Installing and updating

On Debian

To install R:

sudo apt-get install r-base r-base-dev

On MacOS

brew install --cask r-app # --cask isn't strictly necessary

Using formulae (like the r formula) from Homebrew is not recommended in most cases. See below.

Package management

Install packages using install.packages(). Whenever R has a new update in the distribution (4.4 to 4.5, for example), packages will generally need to be reinstalled also. The location they are installed to can vary and R may ask.

Often R complains about missing Debian packages (curl, ssl) and may fail if miniconda/anaconda is already installed (may want to change dir name).

On Debian packages are installed from a CRAN repository to a local library directory. The default users library must be created at ~/R/x86_64-pc-linux-gnu-library/{version#}, but packages can also be installed to /usr/local/lib/R/site-library if permissions allow.

On MacOS packages are installed to /Library/Frameworks/R.framework/Versions/<version num>/Resources/library

On a fresh install, I usually just start with installing tidyverse since it gets used so much, then pick and choose additional packages depending on use cases.

install.packages(c('tidyverse', 'xts', 'forecast')) # for example if I had some timeseries forecasting to do...

Sometimes the core R packages on Debian go out of date, usually after a new version of R is installed and need to be updated. To update all installed packages, start R with sudo and run:

update.packages(ask=False) # set ask to false if you have a big list of packages

Jupyter R notebooks

  • To run R in Jupyter notebooks install the IRKernel package using the appropriate MacOS or Linux method (in linux check for libzmq3-dev first).
  • The kernel "spec" must be installed or made available in your environment with IRkernel::installspec() into an environment that also has jupyter. Usually this is a conda environment or similar, unless you've installed jupyter globally. This involves starting the environment with jupyter

    conda activate jupyter-env-name

Then starting R and running IRkernel::installspec().
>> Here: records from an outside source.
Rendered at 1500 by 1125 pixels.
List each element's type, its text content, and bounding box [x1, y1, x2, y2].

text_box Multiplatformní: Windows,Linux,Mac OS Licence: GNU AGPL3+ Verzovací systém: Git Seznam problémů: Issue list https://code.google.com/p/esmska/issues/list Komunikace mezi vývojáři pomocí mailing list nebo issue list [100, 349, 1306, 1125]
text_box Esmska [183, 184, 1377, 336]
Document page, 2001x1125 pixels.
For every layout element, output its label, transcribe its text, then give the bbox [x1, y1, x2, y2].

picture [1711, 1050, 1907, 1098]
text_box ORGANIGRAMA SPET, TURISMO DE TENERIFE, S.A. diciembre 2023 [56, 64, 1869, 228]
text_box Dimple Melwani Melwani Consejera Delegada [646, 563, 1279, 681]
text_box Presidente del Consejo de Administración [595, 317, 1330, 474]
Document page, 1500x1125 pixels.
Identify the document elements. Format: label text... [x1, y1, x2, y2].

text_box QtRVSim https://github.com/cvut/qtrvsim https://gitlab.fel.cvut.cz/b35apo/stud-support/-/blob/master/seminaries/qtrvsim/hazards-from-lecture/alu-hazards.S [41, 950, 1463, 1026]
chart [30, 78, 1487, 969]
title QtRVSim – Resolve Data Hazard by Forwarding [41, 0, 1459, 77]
Do this for any environment you want to run jupyter and R in.

Compiling packages in MacOS/Homebrew

Its common for R to lose track of compilers or miscellaneous system files needed to build packages when using MacOS and Homebrew, especially when the source formula for R was installed. To fix compile errors you may be needed to point R to the Homebrew-installed compiler files as shown here. Installing the r-app cask, instead of the formula (just called r) should help since it uses already-compiled packages.